To progress from qualitative descriptions and intuitive reasoning to quantitative descriptions and mathematical deduction is one of the biggest challenges for contemporary cell biology. So far, the challenge has been met for only a few very simple fragments of the machinery of living cells—subsystems involving a handful of different proteins, or two or three genes that regulate one another, where theory and experiment go closely hand in hand. We discuss some of these examples later in the book and devote much of Chapter 8 to some new approaches designed to answer the increasingly complex questions that arise in biology.

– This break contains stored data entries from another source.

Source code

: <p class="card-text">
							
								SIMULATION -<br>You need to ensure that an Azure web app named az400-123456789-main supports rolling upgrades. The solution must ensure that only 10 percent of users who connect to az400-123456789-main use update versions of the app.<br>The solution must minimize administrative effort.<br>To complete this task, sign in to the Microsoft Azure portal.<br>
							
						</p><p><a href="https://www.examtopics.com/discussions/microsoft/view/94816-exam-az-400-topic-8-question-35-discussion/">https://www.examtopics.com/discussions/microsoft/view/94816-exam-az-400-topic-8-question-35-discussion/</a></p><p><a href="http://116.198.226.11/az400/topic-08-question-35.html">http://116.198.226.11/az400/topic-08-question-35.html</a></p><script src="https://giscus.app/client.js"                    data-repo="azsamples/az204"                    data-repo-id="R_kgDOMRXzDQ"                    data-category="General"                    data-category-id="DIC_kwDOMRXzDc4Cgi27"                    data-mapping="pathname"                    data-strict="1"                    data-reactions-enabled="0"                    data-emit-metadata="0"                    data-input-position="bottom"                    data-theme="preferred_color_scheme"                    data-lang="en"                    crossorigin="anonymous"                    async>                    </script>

Knowledge and understanding bring the power to intervene—with humans, to prevent and treat disease; with plants, to create better crops; with bacteria, archaea, and fungi, to control them for our own benefit. All these biological enterprises are linked, because the genetic information of all living organisms is written in the same language. The recent ability of molecular biologists to read and decipher this language has already begun to transform our relationship to the living world. The account of cell biology in the subsequent chapters will, we hope, equip the reader to understand, and possibly to contribute to, the great biosciences adventure that we can anticipate through the rest of this century.

Summary

Powerful new technologies, including rapid and cheap genome sequencing, are enabling rapid advances in our knowledge of human biology, with implications for understanding and treating human disease. But living systems are incredibly complex, and simpler model organisms have played a critical part in revealing universal genetic and molecular cell biological mechanisms. Thus, for example, early research on the bacterium E. coli and its viruses provided the foundations needed to decipher the fundamental genetic mechanisms in all cells. And research on the unicellular yeast Saccharomyces cerevisiae, which continues to serve as a simple model organism for eukaryotic cell biology, has revealed the molecular basis for many critical processes that have been strikingly conserved during more than a billion years of eukaryotic evolution. Biologists have also chosen a small number of multicellular organisms for intensive study: a worm, a fly, a fish, the mouse, and humans serve as model organisms for animals, and a small member of the cabbage family serves as a model for plant biology. Even today, research that focuses on these and other model organisms remains crucial for understanding ourselves, as well as for driving scientific and medical advances.

Glossary

model organism
A species that has been studied intensively over a long period and thus serves as a “model” for deriving fundamental biological principles.
virus
Particle consisting of nucleic acid (RNA or DNA) enclosed in a protein coat and capable of replicating within a host cell and spreading from cell to cell.